The most recent wave of CARES Act: Higher Education Emergency Relief funding distributed at New College on Apr. 7—an act passed by Congress in 2020 and which allotted $2.2 trillion to provide direct aid to those impacted by the coronavirus pandemic—was met with a lot of questions from students. While many stated that they felt this wave of funding was not communicated effectively or far enough in advance, others reported only receiving half of their requested funds. To quell the confusion, Vice President of Finance & Administration Chris Kinsley elaborated on how CARES Act funding distribution has worked at New College—as well as the news that the Apr. 7 wave was the final one.
Kinsley stated that New College has received a total of $1,916,003 in Student Emergency Financial Relief funding over the course of about 13 months: $418,585 in Apr. 25, 2020, another award of $418,585 on Jan. 19, 2021 and $1,078,833 on May 20, 2021.
“Guidance from the U.S. Dept. of Education has been complex, and challenging to navigate for all colleges, as indicated by the attached link, which leads with a ‘Litigation Update,’” Kinsley wrote in a statement provided to the Catalyst.
“The initial information from the U.S. Department of Education to all colleges and universities was that this was limited to Pell students,” Kinsley elaborated in a follow-up interview. “And then they came out with, ‘Well, it should be mostly for Pell.’ And then it was, ‘Well, any affected student.’ That changed our strategy and how we were going to distribute it.”

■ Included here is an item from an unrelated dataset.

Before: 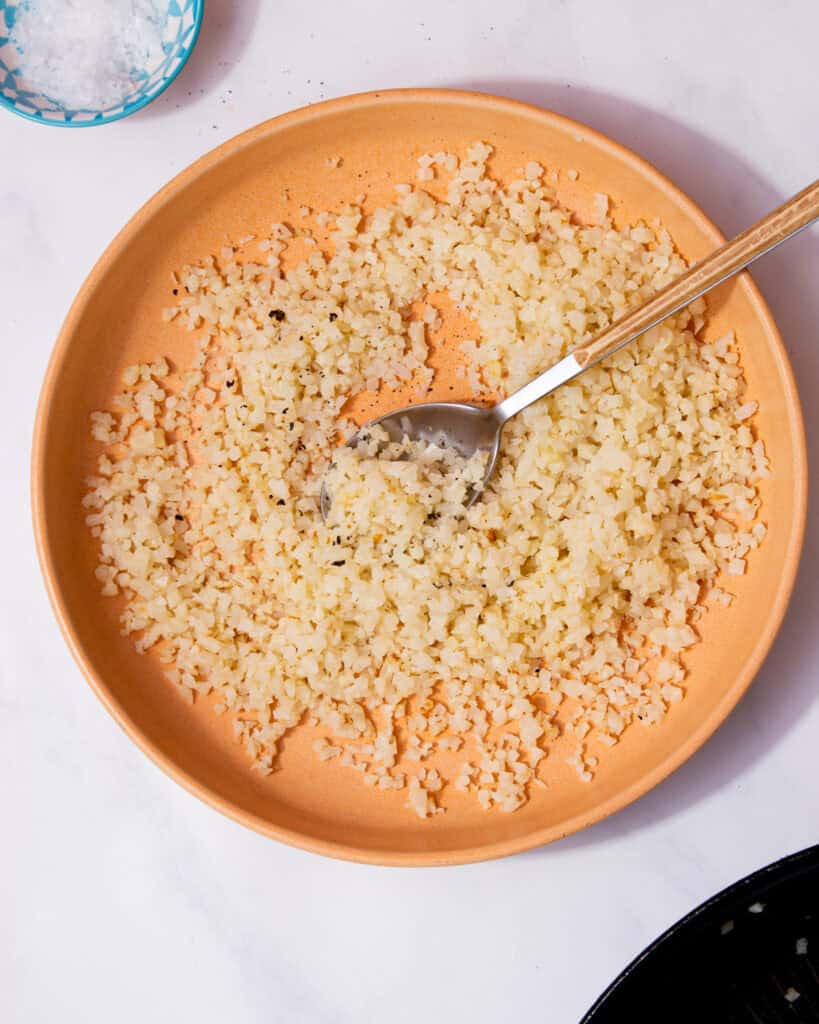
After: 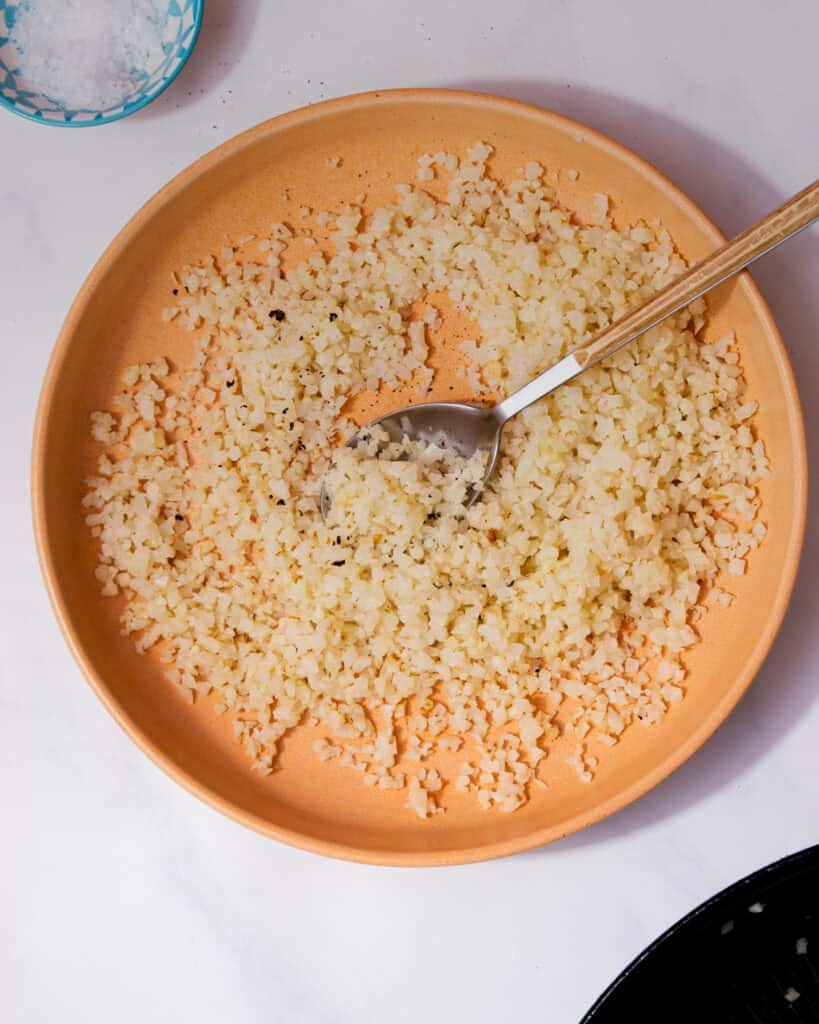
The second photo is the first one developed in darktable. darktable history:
tone curve: curves: ch0 [(0, 0) (0.08, 0.056) (0.4, 0.4) (0.6, 0.612) (0.92, 0.924) (1, 1)], color space Lab, linked channels, preserve colors none
graduated density: on, module defaults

The statistics dating from Mar. 13, 2020 to Dec. 31, 2020 reflect this, and show that a total of $388,915 was spent out of the $418,585 that New College had received at the time—or, 86.5% of the total awards money provided. That $388,915 was split between 193 full-time Pell students and 296 full-time non-Pell students.
With the qualifications for recipient students changing, Kinsley also notes that a major factor contributing to the unpredictability of the funding was that the CARES Act funds were meant to last for the duration of the pandemic, even though such a thing was at the time—and arguably still is—impossible to predict.
“In setting the budget for 21-22, we were in a period where Delta was just beginning to surge, upsetting prior consensus thinking that vaccinations would bring an end to the coronavirus pandemic,” Kinsley wrote. “Nonetheless, the College reserved a significant portion of the emergency funds ‘just in case,’ which was fortunate given the Omicron surge. Following the Omicron surge, the College had a remaining Emergency Reserve of $66,300.”
“With the approaching end of the Spring Term, the notice in the START newsletter was intended to alert students to the re-opening of the application, and allow for an equitable distribution of the remaining balance of funds,” Kinsley continued.
This $66,300 was the final remaining CARES Act funding that New College had received, all of which was depleted during the Apr. 7 wave of fund distribution.
“It’s been complicated,” Kinsley said. “I’m not apologizing for how we did it, I think we followed the rules, but we did not have a game plan. When we got this money, it was a complete surprise. I think it was a surprise to all the colleges and universities that we got this money, and in this way, that we need to distribute it directly.”
“In hindsight, this information should have been more widely communicated; even though this would likely have resulted in more applications, and reduced individual awards,” Kinsley wrote. “We could have also better set expectations that not only was this the final round, but that we would be unlikely to meet the full request for larger needs.” To those who were hoping to take advantage of CARES Act funding after this most recent round, that time has unfortunately passed. However, New College still offers other financial support, which includes various scholarships, grants and loan options.